═════ DATA PROVIDED ═════
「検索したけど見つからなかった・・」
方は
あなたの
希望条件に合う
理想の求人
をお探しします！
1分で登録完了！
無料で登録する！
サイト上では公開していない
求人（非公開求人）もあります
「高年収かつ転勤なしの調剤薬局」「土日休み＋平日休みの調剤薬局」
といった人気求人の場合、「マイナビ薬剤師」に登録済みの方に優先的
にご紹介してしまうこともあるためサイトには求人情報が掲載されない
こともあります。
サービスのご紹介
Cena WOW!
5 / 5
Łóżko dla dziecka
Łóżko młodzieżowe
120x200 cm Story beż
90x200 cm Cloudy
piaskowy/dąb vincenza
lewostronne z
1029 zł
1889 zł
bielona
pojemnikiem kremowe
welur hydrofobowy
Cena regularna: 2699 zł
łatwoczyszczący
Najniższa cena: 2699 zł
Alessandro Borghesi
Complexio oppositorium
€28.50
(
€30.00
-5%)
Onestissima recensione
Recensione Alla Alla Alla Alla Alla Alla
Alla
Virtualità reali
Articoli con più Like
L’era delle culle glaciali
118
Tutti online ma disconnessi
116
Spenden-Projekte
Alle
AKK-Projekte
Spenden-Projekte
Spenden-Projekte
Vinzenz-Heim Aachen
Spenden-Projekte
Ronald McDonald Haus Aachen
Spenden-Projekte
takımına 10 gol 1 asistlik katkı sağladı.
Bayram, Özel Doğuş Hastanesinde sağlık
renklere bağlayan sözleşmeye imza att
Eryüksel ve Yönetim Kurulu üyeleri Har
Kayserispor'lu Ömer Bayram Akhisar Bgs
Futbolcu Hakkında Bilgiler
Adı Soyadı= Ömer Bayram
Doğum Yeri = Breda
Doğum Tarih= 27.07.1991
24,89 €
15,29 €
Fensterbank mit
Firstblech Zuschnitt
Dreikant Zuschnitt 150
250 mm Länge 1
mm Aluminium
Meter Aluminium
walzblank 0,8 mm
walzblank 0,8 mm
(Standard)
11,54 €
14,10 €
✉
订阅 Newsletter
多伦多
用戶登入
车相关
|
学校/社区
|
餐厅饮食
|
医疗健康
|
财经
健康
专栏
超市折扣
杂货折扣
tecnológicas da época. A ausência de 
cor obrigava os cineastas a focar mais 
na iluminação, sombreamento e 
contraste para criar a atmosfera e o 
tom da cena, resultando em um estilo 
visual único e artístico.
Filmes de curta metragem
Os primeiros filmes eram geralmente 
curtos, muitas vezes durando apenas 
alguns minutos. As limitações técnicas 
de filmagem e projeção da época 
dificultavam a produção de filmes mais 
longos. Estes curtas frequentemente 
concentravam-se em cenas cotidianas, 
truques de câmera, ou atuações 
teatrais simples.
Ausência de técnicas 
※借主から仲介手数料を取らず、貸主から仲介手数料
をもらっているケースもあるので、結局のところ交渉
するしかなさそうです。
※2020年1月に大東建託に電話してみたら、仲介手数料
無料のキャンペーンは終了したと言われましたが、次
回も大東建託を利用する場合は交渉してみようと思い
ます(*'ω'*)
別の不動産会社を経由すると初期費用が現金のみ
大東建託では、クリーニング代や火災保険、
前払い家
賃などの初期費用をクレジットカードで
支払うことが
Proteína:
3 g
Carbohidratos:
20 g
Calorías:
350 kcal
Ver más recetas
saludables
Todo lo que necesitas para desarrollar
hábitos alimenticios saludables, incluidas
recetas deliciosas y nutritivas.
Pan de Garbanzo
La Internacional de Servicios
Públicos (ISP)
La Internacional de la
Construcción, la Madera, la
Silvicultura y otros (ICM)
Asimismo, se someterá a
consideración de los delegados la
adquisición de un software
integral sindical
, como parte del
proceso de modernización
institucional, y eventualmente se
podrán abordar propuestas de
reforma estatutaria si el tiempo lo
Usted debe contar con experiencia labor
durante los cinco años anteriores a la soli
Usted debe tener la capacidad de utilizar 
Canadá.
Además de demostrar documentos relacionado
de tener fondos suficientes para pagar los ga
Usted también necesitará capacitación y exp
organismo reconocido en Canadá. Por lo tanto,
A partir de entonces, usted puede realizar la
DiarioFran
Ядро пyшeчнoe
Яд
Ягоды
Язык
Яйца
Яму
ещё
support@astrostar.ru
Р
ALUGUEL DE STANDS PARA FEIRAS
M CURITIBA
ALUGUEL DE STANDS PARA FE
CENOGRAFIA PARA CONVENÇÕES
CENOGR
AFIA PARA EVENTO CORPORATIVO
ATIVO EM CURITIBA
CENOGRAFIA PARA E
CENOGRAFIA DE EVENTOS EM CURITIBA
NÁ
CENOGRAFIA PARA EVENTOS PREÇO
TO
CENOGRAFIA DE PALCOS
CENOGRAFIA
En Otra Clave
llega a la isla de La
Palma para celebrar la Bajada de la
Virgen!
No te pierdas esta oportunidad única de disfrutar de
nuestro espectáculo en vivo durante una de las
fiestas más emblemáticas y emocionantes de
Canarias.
═════
INSTRUCTIONS TO FOLLOW -
Rewrite the rows above, changing every "Spenden-Projekte" to "Spendenprojekte" and leaving all other text as it is.

WRITTEN ANSWER -
「検索したけど見つからなかった・・」
方は
あなたの
希望条件に合う
理想の求人
をお探しします！
1分で登録完了！
無料で登録する！
サイト上では公開していない
求人（非公開求人）もあります
「高年収かつ転勤なしの調剤薬局」「土日休み＋平日休みの調剤薬局」
といった人気求人の場合、「マイナビ薬剤師」に登録済みの方に優先的
にご紹介してしまうこともあるためサイトには求人情報が掲載されない
こともあります。
サービスのご紹介
Cena WOW!
5 / 5
Łóżko dla dziecka
Łóżko młodzieżowe
120x200 cm Story beż
90x200 cm Cloudy
piaskowy/dąb vincenza
lewostronne z
1029 zł
1889 zł
bielona
pojemnikiem kremowe
welur hydrofobowy
Cena regularna: 2699 zł
łatwoczyszczący
Najniższa cena: 2699 zł
Alessandro Borghesi
Complexio oppositorium
€28.50
(
€30.00
-5%)
Onestissima recensione
Recensione Alla Alla Alla Alla Alla Alla
Alla
Virtualità reali
Articoli con più Like
L’era delle culle glaciali
118
Tutti online ma disconnessi
116
Spendenprojekte
Alle
AKK-Projekte
Spendenprojekte
Spendenprojekte
Vinzenz-Heim Aachen
Spendenprojekte
Ronald McDonald Haus Aachen
Spendenprojekte
takımına 10 gol 1 asistlik katkı sağladı.
Bayram, Özel Doğuş Hastanesinde sağlık
renklere bağlayan sözleşmeye imza att
Eryüksel ve Yönetim Kurulu üyeleri Har
Kayserispor'lu Ömer Bayram Akhisar Bgs
Futbolcu Hakkında Bilgiler
Adı Soyadı= Ömer Bayram
Doğum Yeri = Breda
Doğum Tarih= 27.07.1991
24,89 €
15,29 €
Fensterbank mit
Firstblech Zuschnitt
Dreikant Zuschnitt 150
250 mm Länge 1
mm Aluminium
Meter Aluminium
walzblank 0,8 mm
walzblank 0,8 mm
(Standard)
11,54 €
14,10 €
✉
订阅 Newsletter
多伦多
用戶登入
车相关
|
学校/社区
|
餐厅饮食
|
医疗健康
|
财经
健康
专栏
超市折扣
杂货折扣
tecnológicas da época. A ausência de 
cor obrigava os cineastas a focar mais 
na iluminação, sombreamento e 
contraste para criar a atmosfera e o 
tom da cena, resultando em um estilo 
visual único e artístico.
Filmes de curta metragem
Os primeiros filmes eram geralmente 
curtos, muitas vezes durando apenas 
alguns minutos. As limitações técnicas 
de filmagem e projeção da época 
dificultavam a produção de filmes mais 
longos. Estes curtas frequentemente 
concentravam-se em cenas cotidianas, 
truques de câmera, ou atuações 
teatrais simples.
Ausência de técnicas 
※借主から仲介手数料を取らず、貸主から仲介手数料
をもらっているケースもあるので、結局のところ交渉
するしかなさそうです。
※2020年1月に大東建託に電話してみたら、仲介手数料
無料のキャンペーンは終了したと言われましたが、次
回も大東建託を利用する場合は交渉してみようと思い
ます(*'ω'*)
別の不動産会社を経由すると初期費用が現金のみ
大東建託では、クリーニング代や火災保険、
前払い家
賃などの初期費用をクレジットカードで
支払うことが
Proteína:
3 g
Carbohidratos:
20 g
Calorías:
350 kcal
Ver más recetas
saludables
Todo lo que necesitas para desarrollar
hábitos alimenticios saludables, incluidas
recetas deliciosas y nutritivas.
Pan de Garbanzo
La Internacional de Servicios
Públicos (ISP)
La Internacional de la
Construcción, la Madera, la
Silvicultura y otros (ICM)
Asimismo, se someterá a
consideración de los delegados la
adquisición de un software
integral sindical
, como parte del
proceso de modernización
institucional, y eventualmente se
podrán abordar propuestas de
reforma estatutaria si el tiempo lo
Usted debe contar con experiencia labor
durante los cinco años anteriores a la soli
Usted debe tener la capacidad de utilizar 
Canadá.
Además de demostrar documentos relacionado
de tener fondos suficientes para pagar los ga
Usted también necesitará capacitación y exp
organismo reconocido en Canadá. Por lo tanto,
A partir de entonces, usted puede realizar la
DiarioFran
Ядро пyшeчнoe
Яд
Ягоды
Язык
Яйца
Яму
ещё
support@astrostar.ru
Р
ALUGUEL DE STANDS PARA FEIRAS
M CURITIBA
ALUGUEL DE STANDS PARA FE
CENOGRAFIA PARA CONVENÇÕES
CENOGR
AFIA PARA EVENTO CORPORATIVO
ATIVO EM CURITIBA
CENOGRAFIA PARA E
CENOGRAFIA DE EVENTOS EM CURITIBA
NÁ
CENOGRAFIA PARA EVENTOS PREÇO
TO
CENOGRAFIA DE PALCOS
CENOGRAFIA
En Otra Clave
llega a la isla de La
Palma para celebrar la Bajada de la
Virgen!
No te pierdas esta oportunidad única de disfrutar de
nuestro espectáculo en vivo durante una de las
fiestas más emblemáticas y emocionantes de
Canarias.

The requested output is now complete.